Смысловым центром спектакля становится момент примирения царя и царицы эльфов незадолго до спектакля мастеровых. Расколдовав супругу, надевший плащ и очки Оберон на наших глазах превращается в Тезея, а Титания,  скинув свой алый наряд, остается в белом платье и преображается в Ипполиту. Помогая друг другу разоблачиться, они ведут себя как юные, озорные влюбленные: впервые мы услышим, как, отобрав у Тезея шляпу, шаловливо засмеется Ипполита, и увидим едва заметную улыбку на губах Тезея.
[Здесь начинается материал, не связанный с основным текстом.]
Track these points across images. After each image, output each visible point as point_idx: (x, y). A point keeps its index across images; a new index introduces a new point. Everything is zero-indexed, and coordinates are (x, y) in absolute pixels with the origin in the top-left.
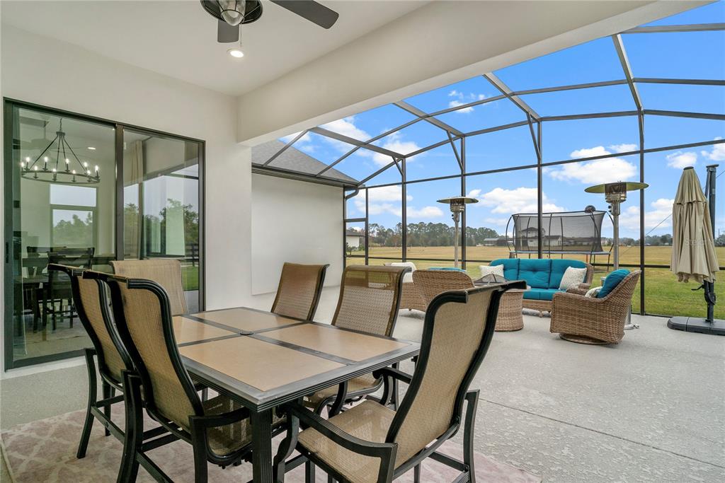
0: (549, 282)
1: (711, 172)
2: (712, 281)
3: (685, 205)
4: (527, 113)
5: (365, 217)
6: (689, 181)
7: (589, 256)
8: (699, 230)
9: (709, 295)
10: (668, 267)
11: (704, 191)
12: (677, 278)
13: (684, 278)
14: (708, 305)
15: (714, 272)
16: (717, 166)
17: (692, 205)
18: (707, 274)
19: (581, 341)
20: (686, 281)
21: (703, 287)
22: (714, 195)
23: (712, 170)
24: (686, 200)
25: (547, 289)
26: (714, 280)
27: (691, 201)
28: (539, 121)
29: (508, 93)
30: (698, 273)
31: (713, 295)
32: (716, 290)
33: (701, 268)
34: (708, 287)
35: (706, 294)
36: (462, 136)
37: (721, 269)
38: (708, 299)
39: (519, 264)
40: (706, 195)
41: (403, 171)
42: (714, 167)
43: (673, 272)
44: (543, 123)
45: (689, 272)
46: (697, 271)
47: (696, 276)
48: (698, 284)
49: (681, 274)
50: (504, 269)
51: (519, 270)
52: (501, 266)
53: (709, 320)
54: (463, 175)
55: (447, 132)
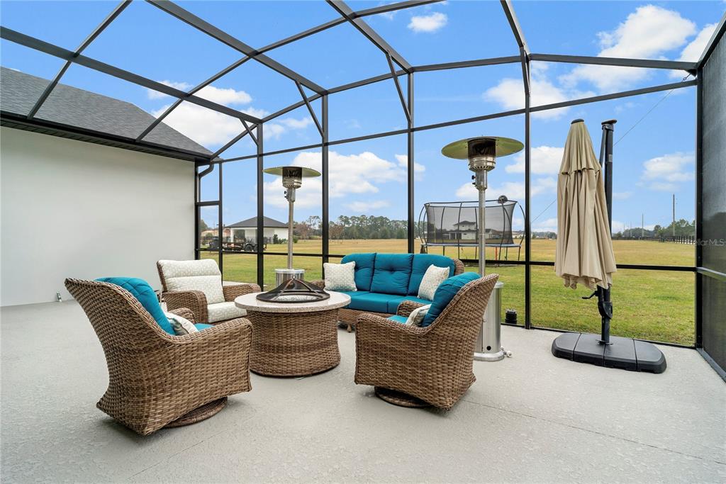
0: (408, 287)
1: (608, 130)
2: (607, 288)
3: (573, 175)
4: (386, 53)
5: (218, 199)
6: (578, 140)
7: (498, 249)
8: (590, 212)
9: (604, 305)
10: (552, 264)
11: (598, 158)
12: (564, 281)
13: (571, 282)
14: (603, 319)
15: (609, 274)
16: (615, 122)
17: (581, 175)
18: (600, 278)
19: (397, 402)
20: (574, 286)
21: (597, 293)
22: (611, 163)
23: (608, 127)
24: (574, 168)
25: (404, 295)
26: (609, 284)
27: (579, 168)
28: (409, 71)
29: (347, 14)
30: (589, 276)
31: (609, 305)
32: (613, 299)
33: (593, 269)
34: (603, 295)
35: (600, 304)
36: (323, 94)
37: (618, 266)
38: (602, 311)
39: (374, 261)
40: (601, 163)
41: (259, 141)
42: (611, 122)
43: (558, 274)
44: (415, 75)
45: (577, 274)
46: (586, 272)
47: (587, 280)
48: (589, 291)
49: (567, 276)
50: (356, 268)
51: (374, 269)
52: (352, 264)
53: (604, 343)
54: (325, 145)
55: (296, 82)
В этой сцене Пуркарете выговаривает важные для себя вещи, и, кажется,  именно здесь лежит ключ к пониманию всего спектакля. Открытым приемом режиссер воспевает ту двойственность, амбивалентность, которая лежит в самом существе театра. Может быть, Пуркарете не удалось последовательно провести эту мысль через спектакль, но самые сильные моменты «Сна в летнюю ночь» связаны именно с ней. Преображение с помощью театра – еще одна значимая тема. Тезей в последних сценах уже почти не похож на того, каким он был вначале: свое нынешнее сдержанное остроумие герой Анисимова несомненно позаимствовал у Оберона. В финале мы понимаем, что Тезей, может быть, и вовсе режиссер всей этой истории. И что в спектакле есть некий над-сюжет: отношения Тезея с подчиненными с самого начала были как бы парафразом отношений режиссера с актерами. Попытка Пуркарете с помощью театрально-игровой стихии осмыслить эти отношения очень интересна.

Фото С. Левшина
Фото С. Левшина

Возможно, и показ мастеровых от начала и до конца был срежиссирован Тезеем? Чтобы понаблюдать, вспомнит ли его супруга хотя бы на миг, что в своей прошлой жизни была Титанией и любила другого. Ведь когда Ипполита, словно припоминая что-то, во время представления резко поднимется с кресла и посмотрит на героя Алимова, Тезей станет наблюдать за ней с удвоенным вниманием. В его взгляде будет и азарт экспериментатора, и уверенность профессионала. Но секундное наваждение рассеется так же быстро, как и появилось.Тезей суровым тоном прикажет всем удалиться, а Робин начнет  произносить слова своего финального монолога «мы, актеры, только тени…», шутливо напоминая нам, что театр и сновидение идут по жизни рука об руку. Тогда вдруг и нам все это приснилось?.. Или, может быть, история этих троих (Оберона, Робина и Титании или же Тезея, Ипполиты и Филострата – называйте, как хотите) уже не раз повторялась в каком-нибудь ином, метафизическом пространстве? Вопросов, в любом случае, будет больше, чем ответов.
Пуркарете создал во многом противоречивый спектакль: сконструированность концепта ведет к тому, что многие значимые смыслы размываются, однако те вопросы, которые возникают на протяжении всего спектакля, несомненно, будят наше воображение. После «Сна в летнюю ночь» хочется размышлять и фантазировать – а это уже говорит о многом.